Rego’s way through to her knowing, claustrophobic world – of determined young women and childlike adults in De Chirico-esque interiors, where intimacy is forever troubled by sadism and obsession – was through the return to figuration that more broadly marked the end of the 70s and early 80s. Paintings like the creepy The Little Murderess, tiptoeing to strangle her victim, or The Policeman’s Daughter (both 1987), her arm dutifully thrust into a riding boot as she polishes it by moonlight, opened this otherwise rather blokeish reaction to the possibilities of psychosexual mischief and a female view of gendered power and codependency, just as the artworld was trying to work out the contradictions of the ‘revival of painting’, while also trying to make sense of feminist theory. By the 1990s Rego is in full stride. Dog Woman (1994) is still ugly and impressive, her baying, cornered model devoid of dignity, left with only a savage will to survive and stand her ground. A more subdued brutality suffuses the series of large Untitled pastels Rego made in response to the failed referendum on legalising abortion in Portugal in 1998. Rego’s weary, impassive women lie and kneel alongside plastic buckets and squat on bedpans that, it’s implied, are the miserable accessories of criminalised abortion.
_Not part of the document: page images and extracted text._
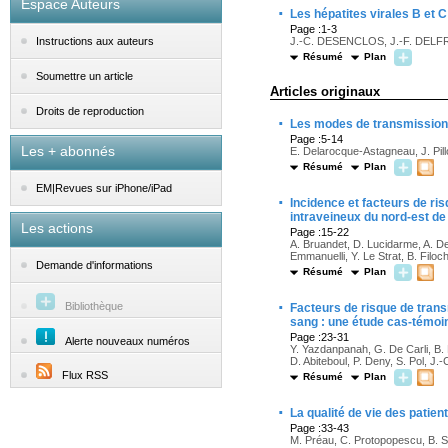
Espace Auteurs
·
Les hépatites virales B et C
Page :1-3
J.-C. DESENCLOS, J.-F. DELF
Instructions aux auteurs
Résumé
Plan
Soumettre un article
Articles originaux
Droits de reproduction
·
Les modes de transmission 
Page :5-14
Les + abonnés
E. Delarocque-Astagneau, J. Pill
Résumé
Plan
EM|Revues sur iPhone/iPad
·
Incidence et facteurs de ri
intraveineux du nord-est de
Les actions
Page :15-22
A. Bruandet, D. Lucidarme, A. De
Emmanuelli, Y. Le Strat, B. Filo
Demande d'informations
Résumé
Plan
·
Bibliothèque
Facteurs de risque de tran
sang : une étude cas-témo
Page :23-31
Alerte nouveaux numéros
Y. Yazdanpanah, G. De Carli, B.
D. Abiteboul, P. Deny, S. Pol, J.
Flux RSS
Résumé
Plan
·
La qualité de vie des patien
Page :33-43
M. Préau, C. Protopopescu, B. Spi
By the 2000s Rego’s scope combines sexual politics, patriarchy and the spectres of fascism and Portugal’s own history of colonialism in ever more ambitious allegorical scenes in which her female subjects appear alongside nightmarishly outsize puppetlike characters, such as in the triptych The Pillowman (2004), with its oppressively flaccid, bulbous-headed figure, always asleep while women look after him, with glances that blend anxiety and disdain. Hints of a broader violence and repression – Christian crucifixes, the peculiarly tropical coastal background of the middle painting (and Pillowman’s own racially caricatured head) – turn the psychopolitical tensions of race, sex and class into a sinister, overlit burlesque.
It’s maybe fitting that figurative painting – historical bastion of the male artist and (in today’s language) the ‘male gaze’ – should be so confidently ransacked and remade by an artist who had to put up for so long with an artworld that kept women at the margins. But Rego’s skill at materialising her subtle, self-conscious view of empathy, desire and the powerful forces that corrupt the lives of women and men, invents a world that, while acknowledging this everyday damage, does so knowing it can be overcome.